--Es una vergüenza que no hayan pedido medidas cautelares al presentar el recurso ante la Audiencia Nacional. Eso no sirve de nada… ¡pero yo estoy hasta los cojones! El día 25 me marcho.

--Pero, ¿a dónde irás? Si no se puede salir de Madrid.

--A Andorra, a esquiar; que este año apenas hemos tocado la nieve.

Esta conversación se produjo antes de que Madrid se sumara --a la fuerza-- a los cierres perimetrales propuestos por Sanidad para el puente de San José y Semana Santa y apoyados por el resto de comunidades. El auditorio de la bravuconada era un grupo de padres que esperábamos para recoger a los niños tras su entrenamiento de fútbol. Y la verdad es que ninguno de los presentes le pedimos explicaciones al orgulloso disidente. Nos conformamos con el incómodo silencio que suele rodear los exabruptos públicos o las meteduras de pata.
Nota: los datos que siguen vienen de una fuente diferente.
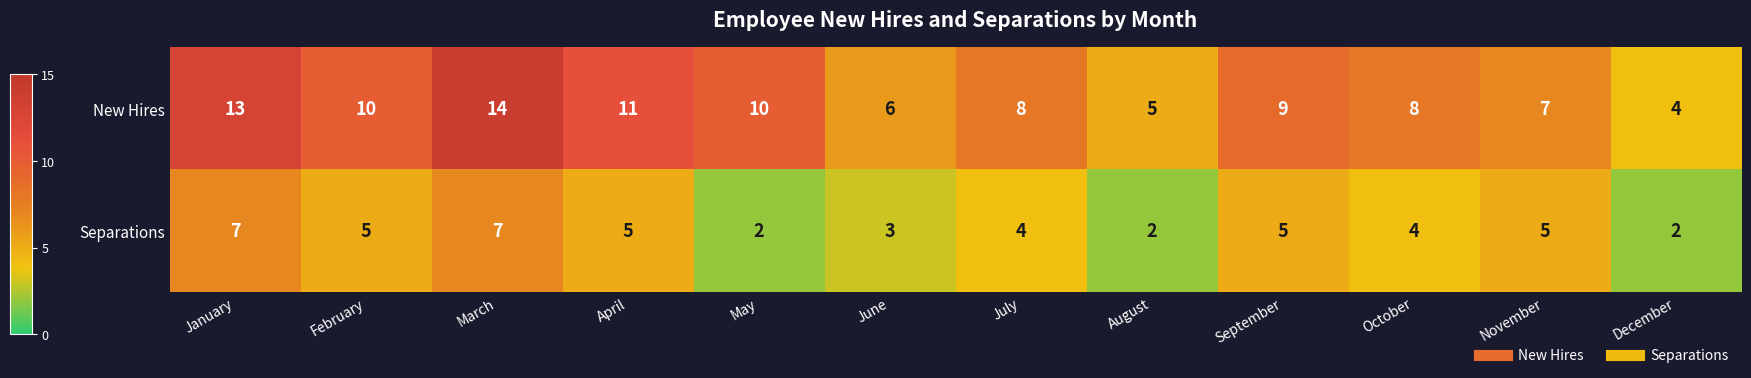

What is the total value across all series at May?

12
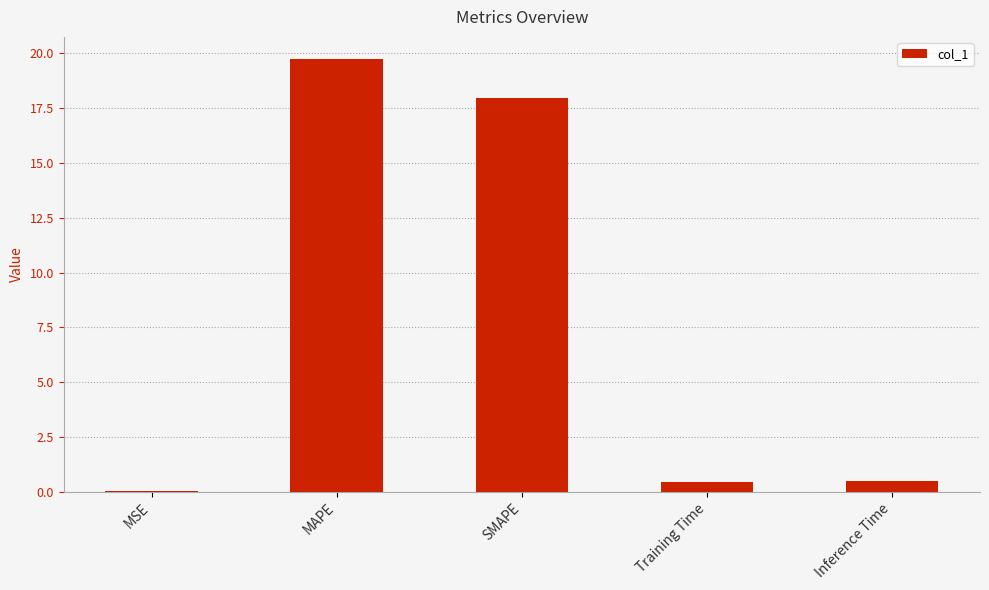

What is the sum of the values at MAPE and Training Time?

20.2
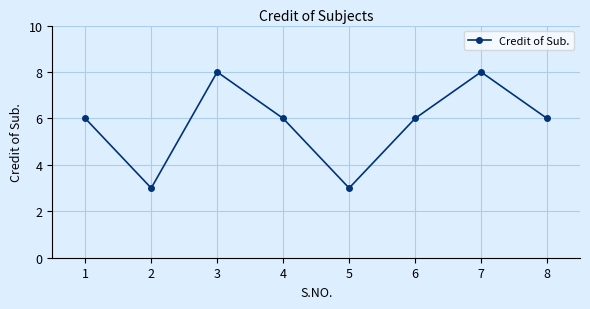

Reading left to right, list all the values displayed in this chart.

1=6	2=3	3=8	4=6	5=3	6=6	7=8	8=6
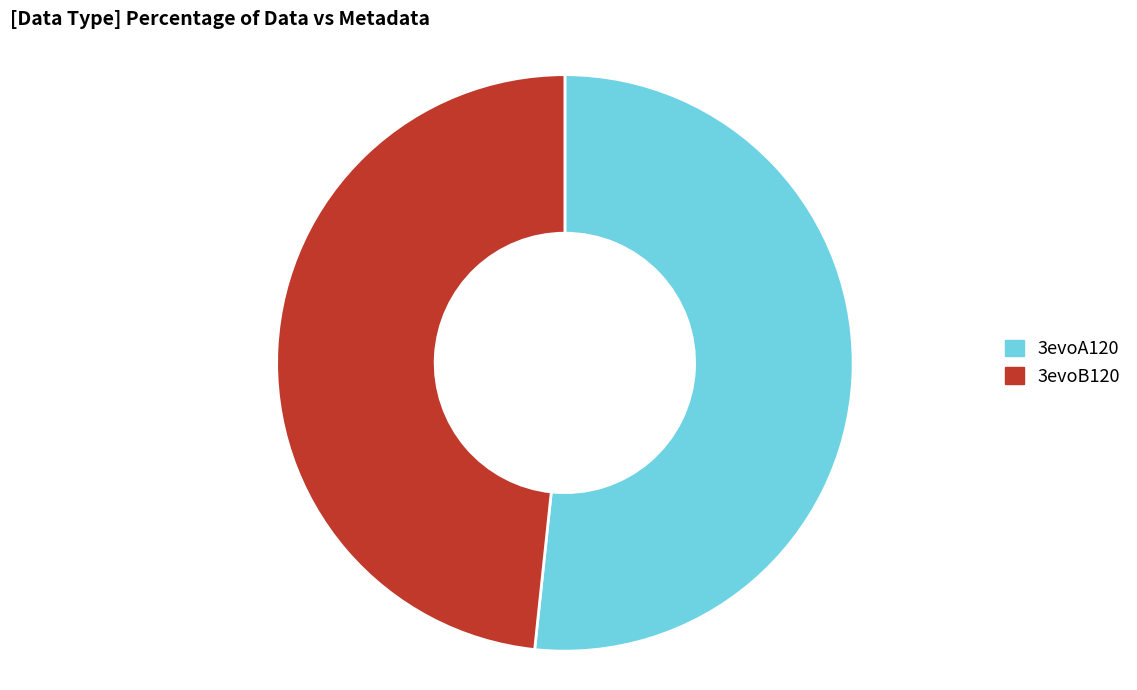

The 3evoA120 slice represents 58% of the pie. True or false?

False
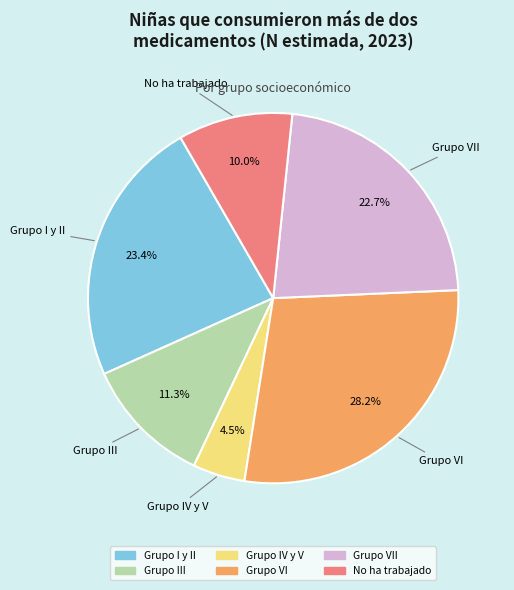

How many slices are in this pie chart?

6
Pero sé qué hicimos mal, yo el primero. Porque si el aguerrido esquiador había decidido saltarse la norma y darse un homenaje en la tierra adoptiva de El Rubius, a los demás nos estaba convirtiendo automáticamente en gilipollas. Donde emerge un listo tiene que haber tontos, eso es como la ley de la gravedad. Aunque tampoco nos engañemos: el panorama general no es el más adecuado para jugar en equipo. Normas contradictorias, a veces incomprensibles, discursos políticos que equiparan las restricciones de movimientos con medidas dictatoriales, irritantes retrasos en la campaña de vacunación, fatiga general y un montón de gente que se va quedando por el camino. O muertos, o confinados, o en el paro. No parece, pues, el mejor paisaje para cantar juntos el Resistiré. Pero precisamente cuando arrecian las dificultades es cuando más fuerte hay que tocar a rebato para no ignorar el civismo. No hay excusas. Por eso me arrepiento de no haberle dicho al prófugo madrileño que el gilipollas era él. Y los que actúan como él, incluidos los pasajeros del autocar que llevaba esquiadores clandestinos a Port del Compte. La estupidez no tiene fronteras.